The sold-out Waking Up With Psychedelics event that I mentioned in my previous blog post took place at Hollywood Forever. That may not mean much to you if you don’t live in Los Angeles. But Hollywood Forever is a big venue. A sold-out event there means an attendance in the thousands*. Not to mention that the event was captured on video and is now available to a huge secondary market.
That is orders of magnitude larger than any audience I have ever addressed. Buddhist Geeks is an extremely popular website, getting the kind of traffic my pipsqueak blog and YouTube channel will never see. InsightLA, who co-sponsored that event, is a massive operation dwarfing most Buddhist groups in this city. These folks are raking in boatloads of cash with this nonsense**.
This isn’t just a couple of Buddhists violating the precepts by sharing a joint. This isn’t just someone using pain relievers or antidepressants for a medical condition.
This is the full scale promotion of very dangerous substances to a vast undifferentiated audience as Buddhist practice.
For one thing, as I said before, it is an outright lie to call the use of psychedelics “Buddhist practice.” There can be no argument on that point. Beyond that, though, these assholes have no idea who might be among the thousands — or hundreds of thousands — of people to whom they are spreading this lie.
There could be recovering addicts out there, or people teetering on the edge of schizophrenia, or children. Certainly the audience for such events tends to be very young. Oh I’m sure they say the usual “don’t try this at home kids” disclaimers. But come on! When did that ever stop anyone?

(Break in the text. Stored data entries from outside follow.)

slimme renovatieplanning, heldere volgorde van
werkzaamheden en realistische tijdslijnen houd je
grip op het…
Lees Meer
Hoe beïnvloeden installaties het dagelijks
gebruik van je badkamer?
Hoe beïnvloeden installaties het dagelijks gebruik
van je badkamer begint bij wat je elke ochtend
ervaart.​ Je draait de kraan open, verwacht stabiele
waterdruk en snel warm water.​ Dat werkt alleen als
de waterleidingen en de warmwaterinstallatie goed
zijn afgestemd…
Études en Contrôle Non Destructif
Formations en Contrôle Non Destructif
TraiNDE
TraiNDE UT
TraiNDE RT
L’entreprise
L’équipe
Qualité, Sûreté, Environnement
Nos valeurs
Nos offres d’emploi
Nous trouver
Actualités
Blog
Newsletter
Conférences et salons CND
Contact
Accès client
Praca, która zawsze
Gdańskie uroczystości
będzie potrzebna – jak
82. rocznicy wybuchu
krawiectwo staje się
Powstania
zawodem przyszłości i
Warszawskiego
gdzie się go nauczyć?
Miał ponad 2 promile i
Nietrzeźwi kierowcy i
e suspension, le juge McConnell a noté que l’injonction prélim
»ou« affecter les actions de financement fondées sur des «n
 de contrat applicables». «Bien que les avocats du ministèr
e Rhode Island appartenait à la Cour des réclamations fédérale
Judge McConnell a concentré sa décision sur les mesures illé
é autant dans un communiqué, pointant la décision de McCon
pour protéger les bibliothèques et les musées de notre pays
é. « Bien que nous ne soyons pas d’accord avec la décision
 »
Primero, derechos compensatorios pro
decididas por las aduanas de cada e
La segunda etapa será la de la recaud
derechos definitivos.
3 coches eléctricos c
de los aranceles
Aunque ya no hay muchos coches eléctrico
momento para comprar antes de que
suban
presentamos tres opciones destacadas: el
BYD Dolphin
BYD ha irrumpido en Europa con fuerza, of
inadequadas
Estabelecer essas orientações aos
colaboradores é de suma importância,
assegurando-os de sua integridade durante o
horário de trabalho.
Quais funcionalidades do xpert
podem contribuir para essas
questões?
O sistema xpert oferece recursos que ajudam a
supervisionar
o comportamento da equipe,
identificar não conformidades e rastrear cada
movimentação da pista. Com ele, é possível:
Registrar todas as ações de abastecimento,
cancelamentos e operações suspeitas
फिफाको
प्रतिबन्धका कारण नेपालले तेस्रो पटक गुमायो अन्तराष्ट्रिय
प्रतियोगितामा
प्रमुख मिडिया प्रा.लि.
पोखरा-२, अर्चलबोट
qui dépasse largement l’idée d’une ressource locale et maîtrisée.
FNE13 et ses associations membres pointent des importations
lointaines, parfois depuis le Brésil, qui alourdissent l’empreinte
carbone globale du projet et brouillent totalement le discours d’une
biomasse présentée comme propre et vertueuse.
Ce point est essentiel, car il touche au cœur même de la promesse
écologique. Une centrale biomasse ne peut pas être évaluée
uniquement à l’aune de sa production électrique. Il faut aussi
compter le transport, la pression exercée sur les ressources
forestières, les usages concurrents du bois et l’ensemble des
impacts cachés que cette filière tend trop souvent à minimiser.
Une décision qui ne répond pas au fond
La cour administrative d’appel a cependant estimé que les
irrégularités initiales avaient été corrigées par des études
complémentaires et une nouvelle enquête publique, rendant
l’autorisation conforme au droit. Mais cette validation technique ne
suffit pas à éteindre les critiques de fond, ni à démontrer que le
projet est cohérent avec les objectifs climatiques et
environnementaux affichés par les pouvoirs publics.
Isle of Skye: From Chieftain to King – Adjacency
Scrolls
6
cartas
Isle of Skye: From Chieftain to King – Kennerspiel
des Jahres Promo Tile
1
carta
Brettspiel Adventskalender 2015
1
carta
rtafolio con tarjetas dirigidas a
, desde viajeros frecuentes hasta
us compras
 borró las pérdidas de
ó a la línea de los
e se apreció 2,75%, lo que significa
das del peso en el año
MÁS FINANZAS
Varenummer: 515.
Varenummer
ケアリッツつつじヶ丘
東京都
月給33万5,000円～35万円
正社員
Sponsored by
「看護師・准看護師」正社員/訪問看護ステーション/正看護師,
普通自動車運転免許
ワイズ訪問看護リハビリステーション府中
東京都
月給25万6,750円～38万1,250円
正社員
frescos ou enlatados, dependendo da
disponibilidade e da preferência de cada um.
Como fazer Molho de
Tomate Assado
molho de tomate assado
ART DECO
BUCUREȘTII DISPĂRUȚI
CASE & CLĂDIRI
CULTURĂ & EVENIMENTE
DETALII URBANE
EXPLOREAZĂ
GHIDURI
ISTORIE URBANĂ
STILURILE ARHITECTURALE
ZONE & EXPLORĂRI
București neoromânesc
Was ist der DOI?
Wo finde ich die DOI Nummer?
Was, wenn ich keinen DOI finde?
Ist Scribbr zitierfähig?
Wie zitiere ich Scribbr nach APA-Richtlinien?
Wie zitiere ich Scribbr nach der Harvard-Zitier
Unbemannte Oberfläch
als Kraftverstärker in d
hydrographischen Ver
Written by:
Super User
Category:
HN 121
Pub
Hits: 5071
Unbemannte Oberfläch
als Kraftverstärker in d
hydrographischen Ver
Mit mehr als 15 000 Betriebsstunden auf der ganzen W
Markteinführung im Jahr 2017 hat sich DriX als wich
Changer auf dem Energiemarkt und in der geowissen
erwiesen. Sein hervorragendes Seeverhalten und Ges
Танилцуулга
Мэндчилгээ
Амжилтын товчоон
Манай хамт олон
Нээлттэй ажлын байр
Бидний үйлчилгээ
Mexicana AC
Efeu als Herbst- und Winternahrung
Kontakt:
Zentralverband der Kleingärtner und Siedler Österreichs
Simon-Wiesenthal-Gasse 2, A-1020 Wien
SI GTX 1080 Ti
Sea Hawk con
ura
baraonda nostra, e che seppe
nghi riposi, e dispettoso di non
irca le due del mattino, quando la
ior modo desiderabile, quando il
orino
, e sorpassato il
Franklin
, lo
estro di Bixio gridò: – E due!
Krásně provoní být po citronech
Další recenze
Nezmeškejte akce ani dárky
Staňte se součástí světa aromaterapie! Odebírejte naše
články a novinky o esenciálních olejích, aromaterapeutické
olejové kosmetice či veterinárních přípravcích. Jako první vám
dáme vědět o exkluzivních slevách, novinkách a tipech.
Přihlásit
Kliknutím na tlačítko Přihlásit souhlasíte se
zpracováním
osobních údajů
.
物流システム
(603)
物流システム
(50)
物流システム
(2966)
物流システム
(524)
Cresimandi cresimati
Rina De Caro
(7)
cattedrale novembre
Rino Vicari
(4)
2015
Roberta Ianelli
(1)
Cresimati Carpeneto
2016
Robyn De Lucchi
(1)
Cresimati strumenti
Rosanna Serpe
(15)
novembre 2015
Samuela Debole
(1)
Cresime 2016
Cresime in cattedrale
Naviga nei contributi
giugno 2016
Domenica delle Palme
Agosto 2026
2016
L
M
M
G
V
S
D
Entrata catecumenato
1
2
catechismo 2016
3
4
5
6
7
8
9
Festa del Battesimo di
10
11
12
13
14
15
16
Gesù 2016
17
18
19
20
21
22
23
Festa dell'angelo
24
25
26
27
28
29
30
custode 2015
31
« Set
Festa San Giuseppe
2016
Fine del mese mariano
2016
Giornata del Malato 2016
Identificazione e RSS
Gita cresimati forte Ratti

Shit, warnings like that were always like extra incentive to me.
The level of irresponsibility necessary to host such an event is staggering. The level of irresponsibility necessary for Lion’s Roar to give it positive press is astonishing. I cannot respect anyone in the organizations involved in doing this.
They are liars and frauds. And they need to be called out for it.
*Trudy Goodman of Insight LA says, “This program was not attended or watched by thousands of people. We sold out the lovely room we rented at Hollywood Forever that holds a few hundred folks!” A few hundred is still a lot more than I ever speak to at events.
** Trudy Goodman of Insight LA says, “Having sat on the boards of Lion’s Roar Foundation and InsightLA both, I assure you there is no raking in of cash and accumulating wealth. You know how weirdly expensive it is to rent spaces where people can sit quietly and do nothing. Like most small non-profits, InsightLA scrambles to keep our doors open year after year.” Possibly so. But I do not accept that this event lost money.